How could I be a worship pastor?

To me, the point of being a worship pastor is to shepherd (pastor) people in worship, in a holistic sense. Just like preachers don’t accomplish their whole job in a half hour on a Sunday morning, why is it expected that a worship pastor’s sole focus is a four song music set on Sunday morning. Quite frankly, why do churches have full-time job roles for that? A worship pastor should lead and disciple people in worship.

To me, that means helping people in prayer, Scripture reading, music, serving others, discipling others, cooking, cleaning, painting, writing, etc. If we want to take seriously that all work should be worship, then the worship pastor should be uniting people’s vocation with their spiritual disciplines to bring glory to God in all we do.

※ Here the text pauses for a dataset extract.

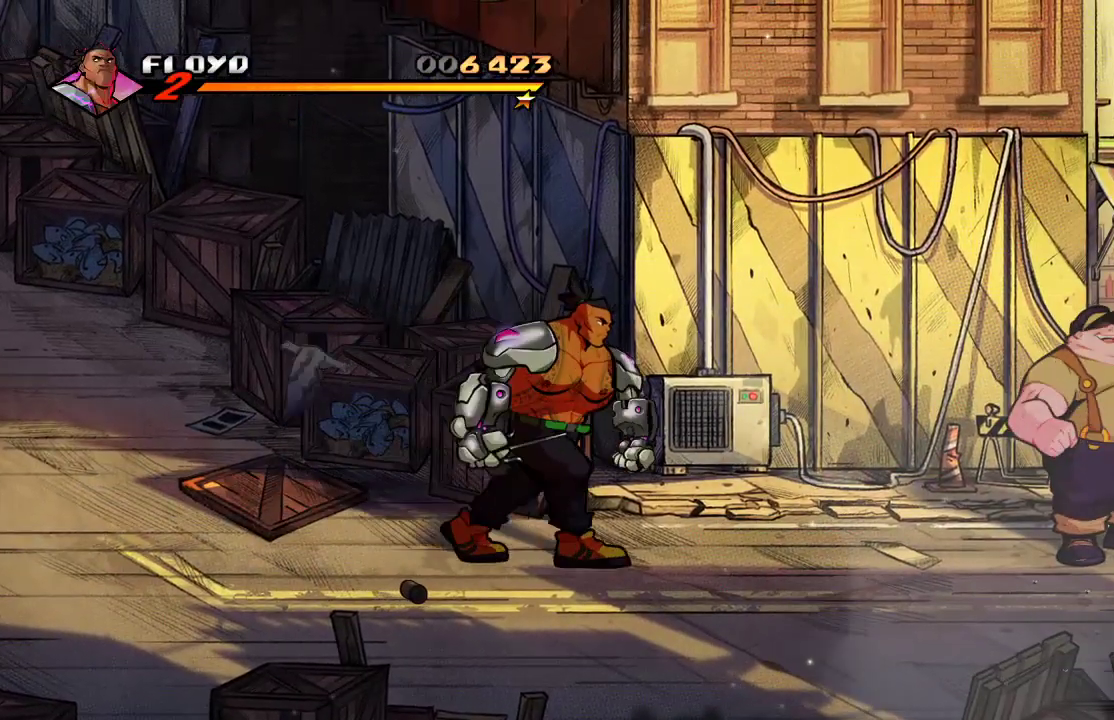
{"dt_ms": 500, "buttons": [], "left_stick": "center", "right_stick": "center", "events": [[333, "CIRCLE", "down"], [467, "CIRCLE", "up"], [500, "left_stick", "center"]]}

This book speaks to that sentiment. Focused on doing stations based worship on Sunday mornings along with “guerilla worship” (doing worship events in the larger community, like art installations), this book shows that the role of the worship leader is to facilitate the  faith community’s participation in worship by utilizing individual talents to create art and bring glory to God. In its pages you will find dozens of examples, mostly in Australia and New Zealand, of how worship leaders are curating worship installations that allow God to speak to people through all of their senses. It is a view of worship as immersion—a setting aside of time to be immersed in the depth of the human condition and how God speaks to this depth.

I know I am not alone. I had a good friend lament to me a couple of months ago about how she set up an art event at her church and only one person showed up. This book is for people like us, who struggle with how to lead worship in a holistic way that connects with your diverse faith community and disciples people in their strengths and vocations.

The Art of Curating Worship: Reshaping the Role of Worship Leader
Mark Pierson
Sparkhouse Press
$15.92  (Amazon)

An Epiphany About Discipleship

I’ve been thinking a lot about what it means to be a disciple lately. (Most of the time) I have the Bible reading down, an active prayer life and fellowship with Christ-followers and my neighbors.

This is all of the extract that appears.